I've been trying to use Sublime for a while now but really disliked the dark skin (even with theme changed). I just installed: https://github.com/buymeasoda/soda-theme/ and am in love -- definitely going to be switching over.
The dark theme is nice. I quite often use Sublime in full screen mode, because I need a large font size to see the text, and use the blackboard theme to repvent eye strain. Having the bright sidebar on the left was always a distraction (while distraction free mode, of course, meant no sidebar).
Indeed. I'd say it's about twice as old as Mac OS X. The first version of OS X was released 10 years ago. BBedit about 20 years ago, at the end of the System 6 era.
I'm going to try it again this a.m., but last time I tried to switch I couldn't do it. It's mostly for ridiculously minor stuff that I have a really hard time getting past.
Here's what I noticed in playing with it again for about 3 minutes this a.m.:
* Fly in animations. When you expand a folder (down) the folder contents fly in from the right instead of just sliding down. WHY? Mixed design metaphors like this drive me insane.
* Harder to distinguish folders from files in sidebar, making it harder to navigate around.
* Find in project appears in very slim opening at the bottom of the window. No highlighting of search terms so it's extremely difficult to visually parse.
If I find/remember other nitpicks I'll put them here.
These are super minor, but for me even the most minor of distractions or frustrations in my text editor can have a big impact on my productivity.
Sunk cost fallacy. Sublime Text doesn't cost any more for people who have already paid for Textmate than for people who haven't. It doesn't have fewer features, or run slower, or crash more, or look worse, for people who have already paid for Textmate than for people who haven't.
The only thing that's different for people who've already paid for Textmate is that they already have Textmate. That might, indeed, make Sublime Text less valuable to them. But the person you're replying to already knows that, and is asking: What reasons might I have for not switching?.

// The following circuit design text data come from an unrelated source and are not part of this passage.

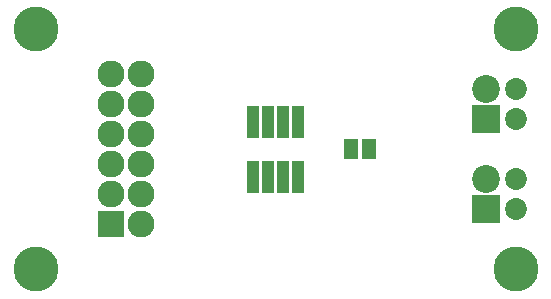
<source format=gts>
G04 (created by PCBNEW-RS274X (2011-07-19)-testing) date Tue 25 Oct 2011 10:28:57 AM PDT*
G01*
G70*
G90*
%MOIN*%
G04 Gerber Fmt 3.4, Leading zero omitted, Abs format*
%FSLAX34Y34*%
G04 APERTURE LIST*
%ADD10C,0.006000*%
%ADD11C,0.150000*%
%ADD12R,0.039700X0.108600*%
%ADD13R,0.090000X0.090000*%
%ADD14C,0.090000*%
%ADD15R,0.045000X0.065000*%
%ADD16C,0.093000*%
%ADD17R,0.093000X0.093000*%
%ADD18C,0.073000*%
G04 APERTURE END LIST*
G54D10*
G54D11*
X67000Y-21000D03*
X51000Y-21000D03*
X67000Y-29000D03*
X51000Y-29000D03*
G54D12*
X58250Y-24085D03*
X58750Y-24085D03*
X59250Y-24085D03*
X59750Y-24085D03*
X58250Y-25916D03*
X58750Y-25916D03*
X59250Y-25916D03*
X59750Y-25916D03*
G54D13*
X53500Y-27500D03*
G54D14*
X54500Y-27500D03*
X53500Y-26500D03*
X54500Y-26500D03*
X53500Y-25500D03*
X54500Y-25500D03*
X53500Y-24500D03*
X54500Y-24500D03*
X53500Y-23500D03*
X54500Y-23500D03*
X53500Y-22500D03*
X54500Y-22500D03*
G54D15*
X61497Y-25000D03*
X62097Y-25000D03*
G54D16*
X66000Y-23000D03*
G54D17*
X66000Y-24000D03*
G54D18*
X67000Y-24000D03*
X67000Y-23000D03*
G54D16*
X66000Y-26000D03*
G54D17*
X66000Y-27000D03*
G54D18*
X67000Y-27000D03*
X67000Y-26000D03*
M02*

</source>
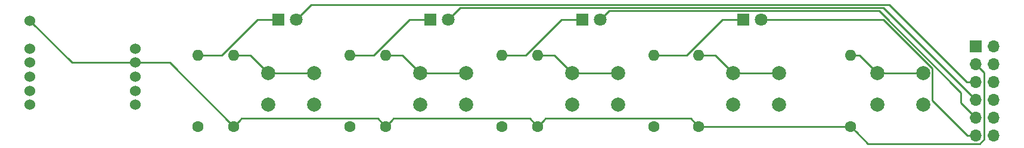
<source format=gtl>
G04 #@! TF.GenerationSoftware,KiCad,Pcbnew,5.1.5+dfsg1-2build2*
G04 #@! TF.CreationDate,2021-12-17T12:38:29-06:00*
G04 #@! TF.ProjectId,programming-board,70726f67-7261-46d6-9d69-6e672d626f61,rev?*
G04 #@! TF.SameCoordinates,Original*
G04 #@! TF.FileFunction,Copper,L1,Top*
G04 #@! TF.FilePolarity,Positive*
%FSLAX46Y46*%
G04 Gerber Fmt 4.6, Leading zero omitted, Abs format (unit mm)*
G04 Created by KiCad (PCBNEW 5.1.5+dfsg1-2build2) date 2021-12-17 12:38:29*
%MOMM*%
%LPD*%
G04 APERTURE LIST*
%ADD10C,1.524000*%
%ADD11R,1.800000X1.800000*%
%ADD12C,1.800000*%
%ADD13R,1.700000X1.700000*%
%ADD14O,1.700000X1.700000*%
%ADD15C,1.600000*%
%ADD16O,1.600000X1.600000*%
%ADD17C,2.000000*%
%ADD18C,0.250000*%
G04 APERTURE END LIST*
D10*
X75170000Y-73820000D03*
X75170000Y-77820000D03*
X75170000Y-79820000D03*
X75170000Y-81820000D03*
X75170000Y-83820000D03*
X75170000Y-85820000D03*
X90170000Y-85820000D03*
X90170000Y-83820000D03*
X90170000Y-81820000D03*
X90170000Y-79820000D03*
X90170000Y-77820000D03*
D11*
X110490000Y-73660000D03*
D12*
X113030000Y-73660000D03*
X134620000Y-73660000D03*
D11*
X132080000Y-73660000D03*
X153670000Y-73660000D03*
D12*
X156210000Y-73660000D03*
X179070000Y-73660000D03*
D11*
X176530000Y-73660000D03*
D13*
X209550000Y-77470000D03*
D14*
X212090000Y-77470000D03*
X209550000Y-80010000D03*
X212090000Y-80010000D03*
X209550000Y-82550000D03*
X212090000Y-82550000D03*
X209550000Y-85090000D03*
X212090000Y-85090000D03*
X209550000Y-87630000D03*
X212090000Y-87630000D03*
X209550000Y-90170000D03*
X212090000Y-90170000D03*
D15*
X99060000Y-88900000D03*
D16*
X99060000Y-78740000D03*
X120650000Y-78740000D03*
D15*
X120650000Y-88900000D03*
X142240000Y-88900000D03*
D16*
X142240000Y-78740000D03*
X163830000Y-78740000D03*
D15*
X163830000Y-88900000D03*
X104140000Y-88900000D03*
D16*
X104140000Y-78740000D03*
D15*
X125730000Y-88900000D03*
D16*
X125730000Y-78740000D03*
X147320000Y-78740000D03*
D15*
X147320000Y-88900000D03*
D16*
X170180000Y-78740000D03*
D15*
X170180000Y-88900000D03*
X191770000Y-88900000D03*
D16*
X191770000Y-78740000D03*
D17*
X115570000Y-81280000D03*
X115570000Y-85780000D03*
X109070000Y-81280000D03*
X109070000Y-85780000D03*
X130660000Y-85780000D03*
X130660000Y-81280000D03*
X137160000Y-85780000D03*
X137160000Y-81280000D03*
X158750000Y-81280000D03*
X158750000Y-85780000D03*
X152250000Y-81280000D03*
X152250000Y-85780000D03*
X175110000Y-85780000D03*
X175110000Y-81280000D03*
X181610000Y-85780000D03*
X181610000Y-81280000D03*
X195580000Y-85780000D03*
X195580000Y-81280000D03*
X202080000Y-85780000D03*
X202080000Y-81280000D03*
D18*
X109340000Y-73660000D02*
X110490000Y-73660000D01*
X107554998Y-73660000D02*
X109340000Y-73660000D01*
X102474998Y-78740000D02*
X107554998Y-73660000D01*
X99060000Y-78740000D02*
X102474998Y-78740000D01*
X209550000Y-82550000D02*
X208280000Y-82550000D01*
X113929999Y-72760001D02*
X113030000Y-73660000D01*
X115155021Y-71534979D02*
X113929999Y-72760001D01*
X197264979Y-71534979D02*
X115155021Y-71534979D01*
X208280000Y-82550000D02*
X197264979Y-71534979D01*
X135519999Y-72760001D02*
X134620000Y-73660000D01*
X136295011Y-71984989D02*
X135519999Y-72760001D01*
X196444989Y-71984989D02*
X136295011Y-71984989D01*
X209550000Y-85090000D02*
X196444989Y-71984989D01*
X130930000Y-73660000D02*
X132080000Y-73660000D01*
X129144998Y-73660000D02*
X130930000Y-73660000D01*
X124064998Y-78740000D02*
X129144998Y-73660000D01*
X120650000Y-78740000D02*
X124064998Y-78740000D01*
X152520000Y-73660000D02*
X153670000Y-73660000D01*
X150734998Y-73660000D02*
X152520000Y-73660000D01*
X145654998Y-78740000D02*
X150734998Y-73660000D01*
X142240000Y-78740000D02*
X145654998Y-78740000D01*
X157109999Y-72760001D02*
X156210000Y-73660000D01*
X157435001Y-72434999D02*
X157109999Y-72760001D01*
X195832411Y-72434999D02*
X157435001Y-72434999D01*
X207460009Y-84062597D02*
X195832411Y-72434999D01*
X207460009Y-85540009D02*
X207460009Y-84062597D01*
X209550000Y-87630000D02*
X207460009Y-85540009D01*
X180342792Y-73660000D02*
X179070000Y-73660000D01*
X196421002Y-73660000D02*
X180342792Y-73660000D01*
X203405001Y-80643999D02*
X196421002Y-73660000D01*
X203405001Y-85227082D02*
X203405001Y-80643999D01*
X208347919Y-90170000D02*
X203405001Y-85227082D01*
X209550000Y-90170000D02*
X208347919Y-90170000D01*
X175380000Y-73660000D02*
X176530000Y-73660000D01*
X173594998Y-73660000D02*
X175380000Y-73660000D01*
X168514998Y-78740000D02*
X173594998Y-73660000D01*
X163830000Y-78740000D02*
X168514998Y-78740000D01*
X106530000Y-78740000D02*
X109070000Y-81280000D01*
X104140000Y-78740000D02*
X106530000Y-78740000D01*
X109070000Y-81280000D02*
X115570000Y-81280000D01*
X191770000Y-88900000D02*
X170180000Y-88900000D01*
X148119999Y-88100001D02*
X147320000Y-88900000D01*
X148445001Y-87774999D02*
X148119999Y-88100001D01*
X169054999Y-87774999D02*
X148445001Y-87774999D01*
X170180000Y-88900000D02*
X169054999Y-87774999D01*
X126529999Y-88100001D02*
X125730000Y-88900000D01*
X126855001Y-87774999D02*
X126529999Y-88100001D01*
X146194999Y-87774999D02*
X126855001Y-87774999D01*
X147320000Y-88900000D02*
X146194999Y-87774999D01*
X104939999Y-88100001D02*
X104140000Y-88900000D01*
X105265001Y-87774999D02*
X104939999Y-88100001D01*
X124604999Y-87774999D02*
X105265001Y-87774999D01*
X125730000Y-88900000D02*
X124604999Y-87774999D01*
X95060000Y-79820000D02*
X90170000Y-79820000D01*
X104140000Y-88900000D02*
X95060000Y-79820000D01*
X81170000Y-79820000D02*
X75170000Y-73820000D01*
X90170000Y-79820000D02*
X81170000Y-79820000D01*
X192569999Y-89699999D02*
X191770000Y-88900000D01*
X194215001Y-91345001D02*
X192569999Y-89699999D01*
X210114001Y-91345001D02*
X194215001Y-91345001D01*
X210725001Y-90734001D02*
X210114001Y-91345001D01*
X210725001Y-81185001D02*
X210725001Y-90734001D01*
X209550000Y-80010000D02*
X210725001Y-81185001D01*
X128120000Y-78740000D02*
X130660000Y-81280000D01*
X125730000Y-78740000D02*
X128120000Y-78740000D01*
X130660000Y-81280000D02*
X137160000Y-81280000D01*
X149710000Y-78740000D02*
X152250000Y-81280000D01*
X147320000Y-78740000D02*
X149710000Y-78740000D01*
X152250000Y-81280000D02*
X158750000Y-81280000D01*
X172570000Y-78740000D02*
X175110000Y-81280000D01*
X170180000Y-78740000D02*
X172570000Y-78740000D01*
X175110000Y-81280000D02*
X181610000Y-81280000D01*
X193040000Y-78740000D02*
X195580000Y-81280000D01*
X191770000Y-78740000D02*
X193040000Y-78740000D01*
X195580000Y-81280000D02*
X202080000Y-81280000D01*
M02*

</source>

This is incredibly slick. TextMate made a big contribution to the concept of a modern editor, but, in the face of this, all it might soon have left is the brand name.

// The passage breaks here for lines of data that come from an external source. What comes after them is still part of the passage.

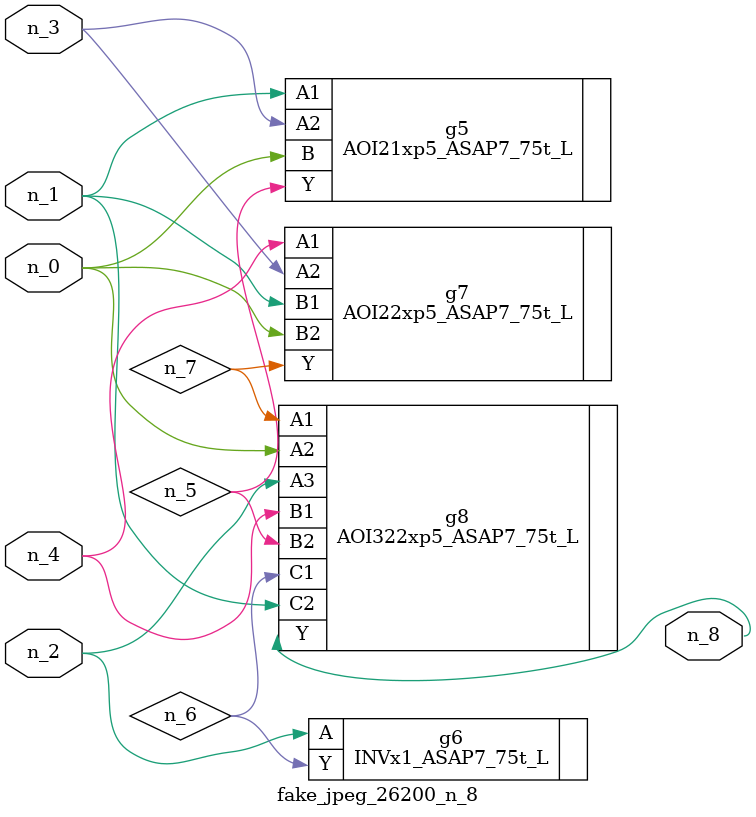
<source format=v>
module fake_jpeg_26200_n_8 (n_3, n_2, n_1, n_0, n_4, n_8);

input n_3;
input n_2;
input n_1;
input n_0;
input n_4;

output n_8;

wire n_6;
wire n_5;
wire n_7;

AOI21xp5_ASAP7_75t_L g5 ( 
.A1(n_1),
.A2(n_3),
.B(n_0),
.Y(n_5)
);

INVx1_ASAP7_75t_L g6 ( 
.A(n_2),
.Y(n_6)
);

AOI22xp5_ASAP7_75t_L g7 ( 
.A1(n_4),
.A2(n_3),
.B1(n_1),
.B2(n_0),
.Y(n_7)
);

AOI322xp5_ASAP7_75t_L g8 ( 
.A1(n_7),
.A2(n_0),
.A3(n_2),
.B1(n_4),
.B2(n_5),
.C1(n_6),
.C2(n_1),
.Y(n_8)
);


endmodule
</source>
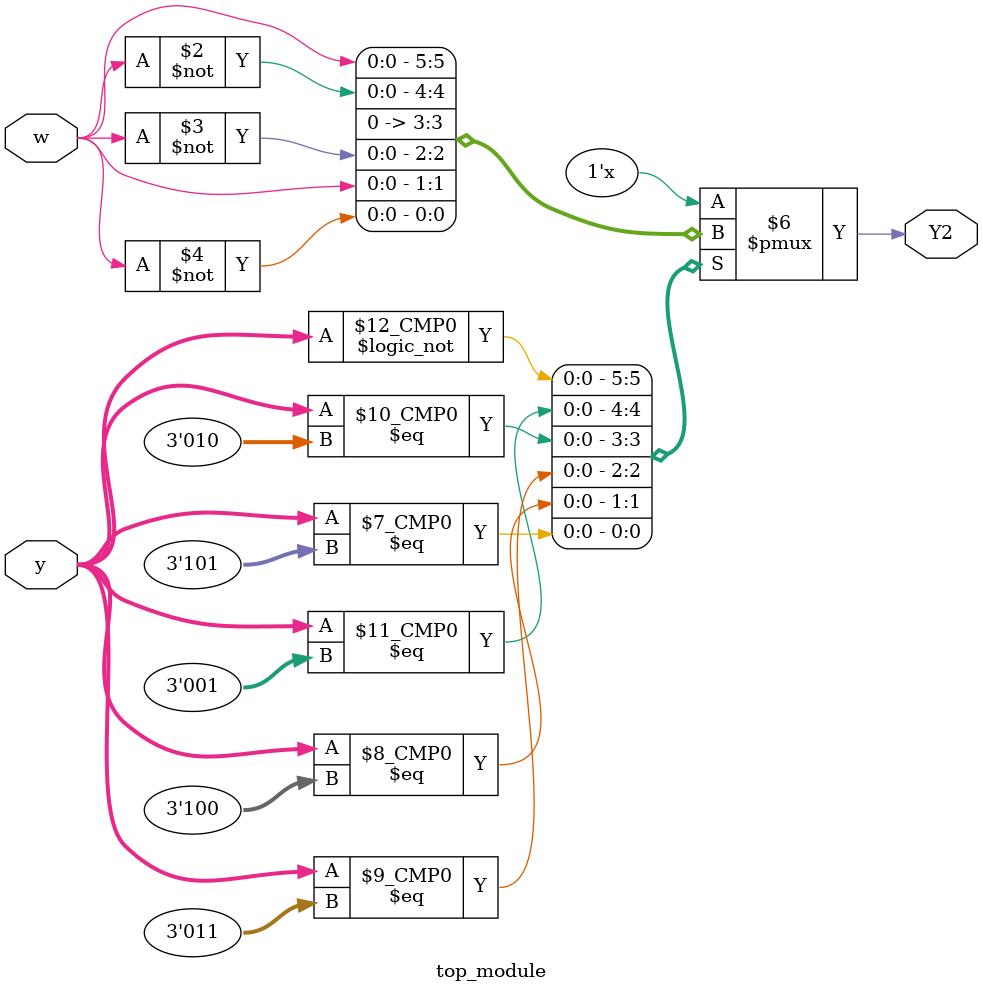
<source format=sv>
module top_module(
    input [3:1] y,
    input w,
    output reg Y2
);

always @(*) begin
    case (y)
        3'b000: Y2 = w;
        3'b001: Y2 = ~w;
        3'b010: Y2 = 1'b0;
        3'b011: Y2 = ~w;
        3'b100: Y2 = w;
        3'b101: Y2 = ~w;
    endcase
end

endmodule

</source>
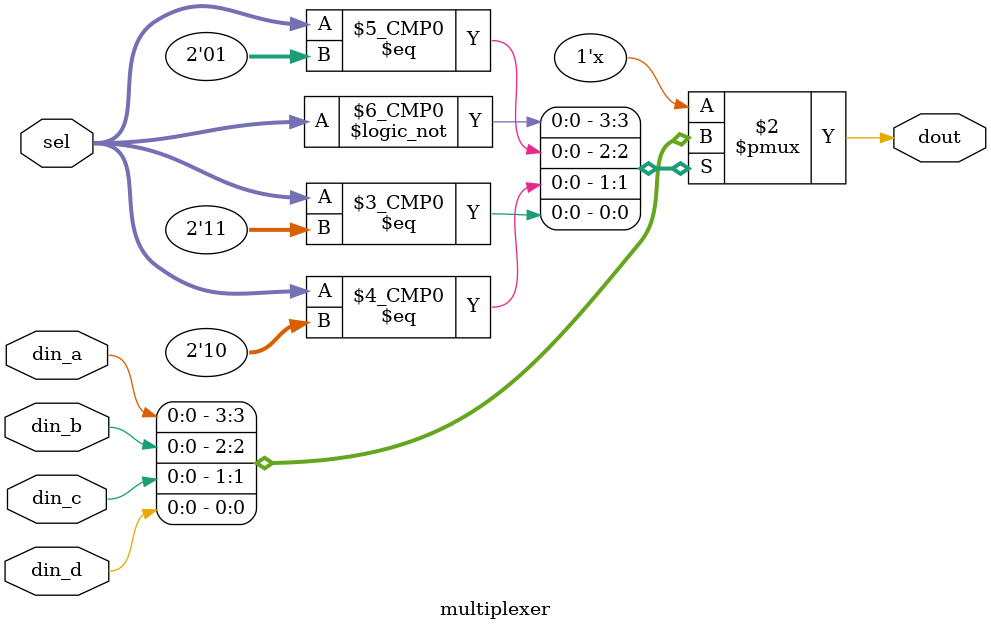
<source format=v>
`timescale 1ns/10ps

module multiplexer (
    din_a,
    din_b,
    din_c,
    din_d,
    sel,
    dout
);

input din_a;
input din_b;
input din_c;
input din_d;
input [1:0] sel;

output reg dout;

always @(*) begin
    case (sel)
        2'b00 : begin
            dout = din_a;
        end

        2'b01 : begin
            dout = din_b;
        end

        2'b10 : begin
            dout = din_c;
        end

        2'b11 : begin
            dout = din_d;
        end

        default : begin
            dout = 1'b0;
        end
    endcase
end
    
endmodule
</source>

I do hope ST2 gets a better Mac icon for its final release. The big straight-on square doesn't look good; it needs a bit of perspective. Valve's Steam (which on the whole is very un-Mac-like) made this correction.
If I can ever get off of TextMate, it will NOT be to another closed source editor. TextMate is dying a slow painful death due to lack of attention from it's creator and owner. If it were an open source piece of software, the community would be adding new features and fixing bugs, not letting it stagnate while working on a ghost project.
save on lost focus or something like that ... I tend to write some code, save the file then refresh my browser ... now I can just skip that intermediate step, because it saves the file for me as soon as I leave the window.
I also love the fact that I can click through files, without opening new tabs to see them.
Would really love it if the sidebar would highlight whatever file you're working on in the folders section as well as the files section
IANAL. MPL basically says "do what you want, but if you change any of the files we distribute, you must release the source to those changes under the MPL."
That's what I thought too, but didn't disable it. Now I've found that it's great when you're searching within a file, because you can see the search matches highlight on the minimap. The same highlighting is also great when linting files (https://github.com/Kronuz/SublimeLint) to see where errors are.
Some discussion about a mini-map plugin for Vim came up when Sublime 1 came out. From what I can remember, it was either impossible or very hard to do in Vim, but there was an Emacs implementation done.